[Extrinsic camera parameter data]

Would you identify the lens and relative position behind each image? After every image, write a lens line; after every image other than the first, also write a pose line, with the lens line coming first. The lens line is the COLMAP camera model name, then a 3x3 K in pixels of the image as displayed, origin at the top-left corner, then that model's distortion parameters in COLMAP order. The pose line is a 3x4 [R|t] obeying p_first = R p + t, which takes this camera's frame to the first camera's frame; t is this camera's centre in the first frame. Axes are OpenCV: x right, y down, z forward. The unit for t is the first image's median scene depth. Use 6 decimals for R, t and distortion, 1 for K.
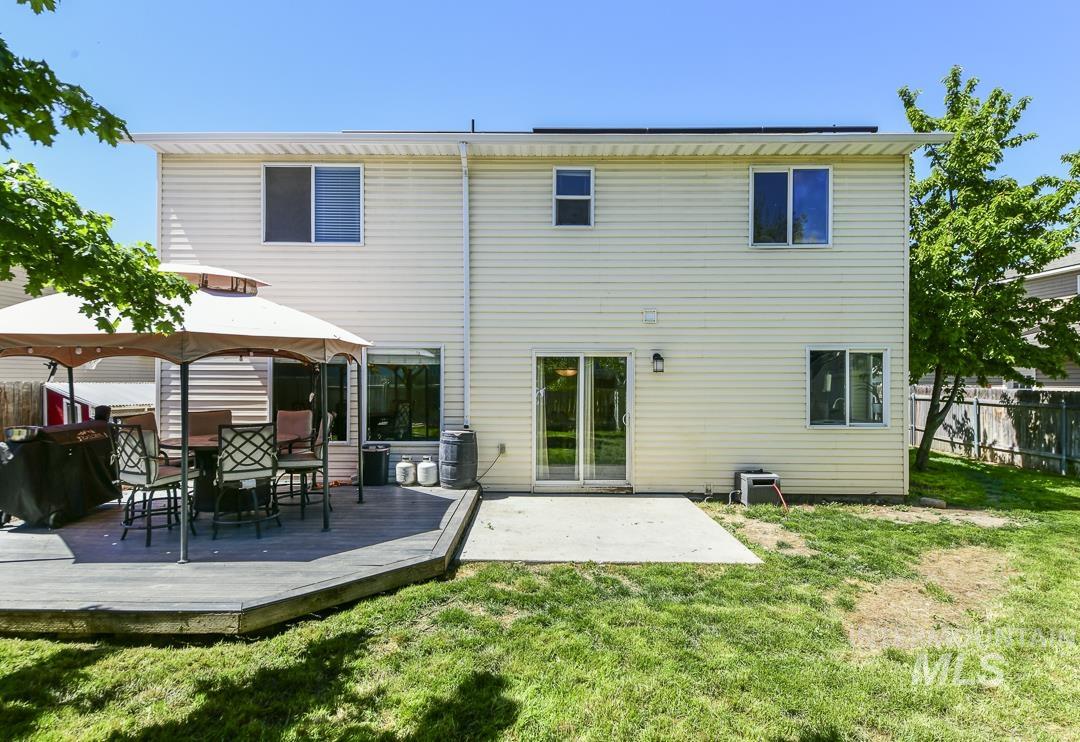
lens RADIAL K [[579.2, 0, 540.6], [0, 579.2, 358.0], [0, 0, 1]] dist [0.014239, -0.000125]
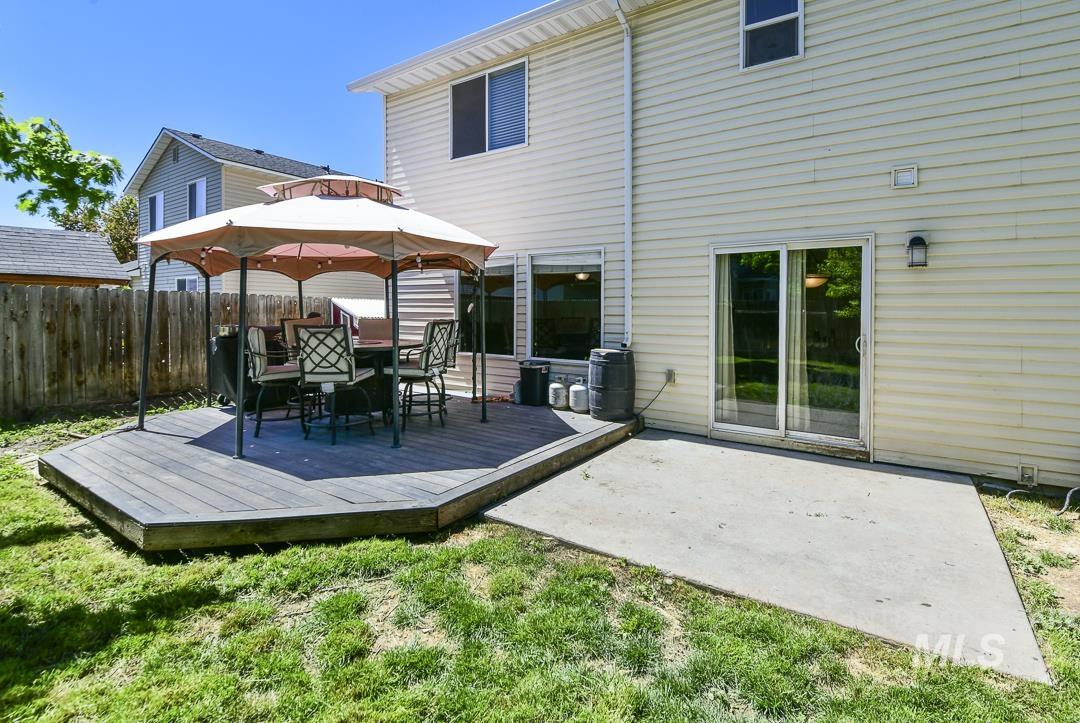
lens RADIAL K [[524.8, 0, 542.9], [0, 524.8, 306.4], [0, 0, 1]] dist [0.024285, -0.026664]
pose [[0.820791, -0.002883, -0.571222, 0.202085], [0.015585, 0.999728, 0.017349, 0.050554], [0.571016, -0.023142, 0.820612, 0.339399]]
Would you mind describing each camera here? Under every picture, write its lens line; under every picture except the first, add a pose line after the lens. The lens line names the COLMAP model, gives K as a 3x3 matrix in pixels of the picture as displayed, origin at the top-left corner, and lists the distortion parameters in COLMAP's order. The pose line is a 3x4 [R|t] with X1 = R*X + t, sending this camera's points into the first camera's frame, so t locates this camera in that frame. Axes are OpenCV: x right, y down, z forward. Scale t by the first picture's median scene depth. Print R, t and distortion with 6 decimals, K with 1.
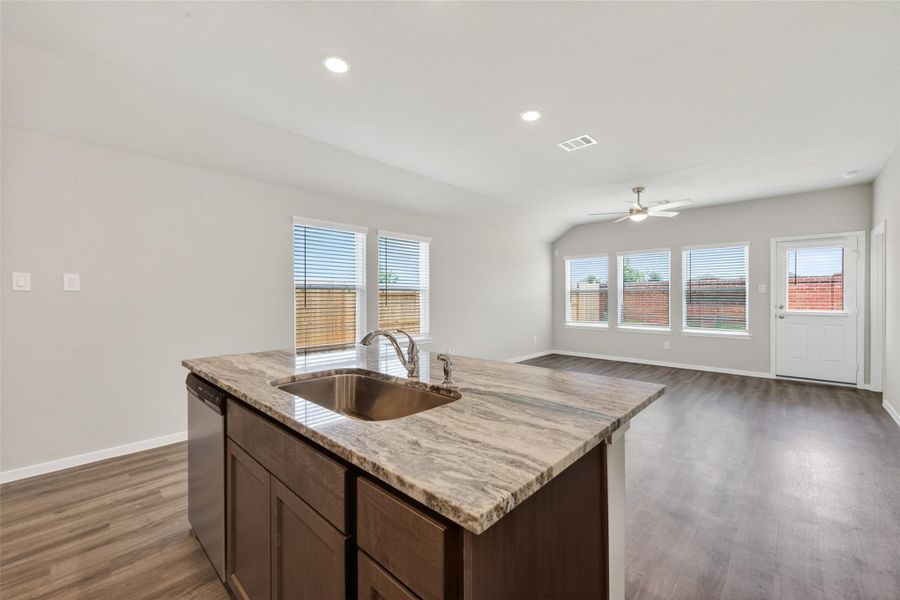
lens RADIAL K [[356.4, 0, 452.2], [0, 356.4, 298.4], [0, 0, 1]] dist [-0.005445, 0.001600]
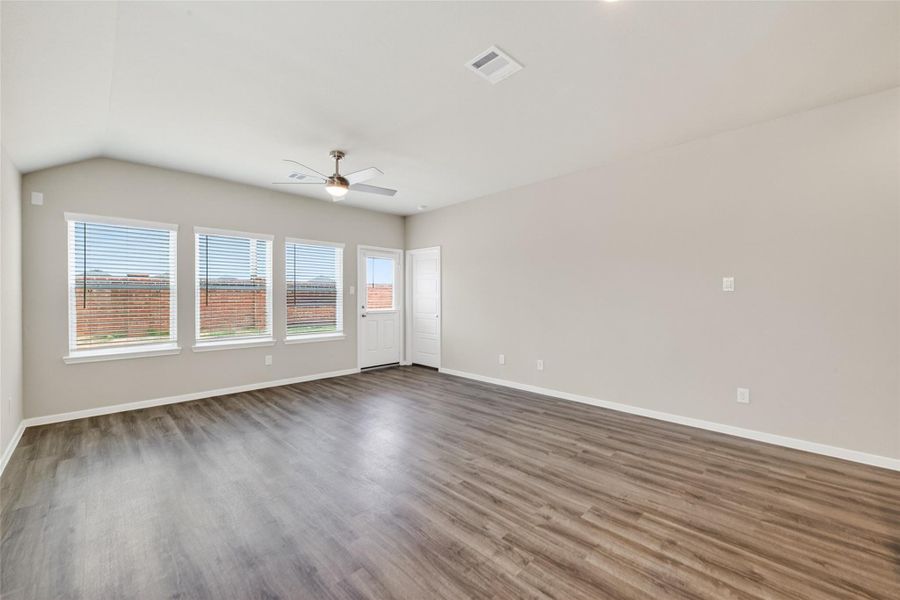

[Aim of the exercise] Please copy every line of the entries above word for word, leaving out the pictures.

[Result of the exercise]
Would you identify the lens and relative position behind each image? After every image, write a lens line; after every image other than the first, also write a pose line, with the lens line coming first. The lens line is the COLMAP camera model name, then a 3x3 K in pixels of the image as displayed, origin at the top-left corner, then that model's distortion parameters in COLMAP order. The pose line is a 3x4 [R|t] obeying p_first = R p + t, which takes this camera's frame to the first camera's frame; t is this camera's centre in the first frame. Axes are OpenCV: x right, y down, z forward. The unit for t is the first image's median scene depth. Use 6 decimals for R, t and distortion, 1 for K.
lens RADIAL K [[579.2, 0, 540.6], [0, 579.2, 358.0], [0, 0, 1]] dist [0.014239, -0.000125]
lens RADIAL K [[524.8, 0, 542.9], [0, 524.8, 306.4], [0, 0, 1]] dist [0.024285, -0.026664]
pose [[0.820791, -0.002883, -0.571222, 0.202085], [0.015585, 0.999728, 0.017349, 0.050554], [0.571016, -0.023142, 0.820612, 0.339399]]
Would you mind describing each camera here? Under every picture, write its lens line; under every picture except the first, add a pose line after the lens. The lens line names the COLMAP model, gives K as a 3x3 matrix in pixels of the picture as displayed, origin at the top-left corner, and lists the distortion parameters in COLMAP's order. The pose line is a 3x4 [R|t] with X1 = R*X + t, sending this camera's points into the first camera's frame, so t locates this camera in that frame. Axes are OpenCV: x right, y down, z forward. Scale t by the first picture's median scene depth. Print R, t and distortion with 6 decimals, K with 1.
lens RADIAL K [[356.4, 0, 452.2], [0, 356.4, 298.4], [0, 0, 1]] dist [-0.005445, 0.001600]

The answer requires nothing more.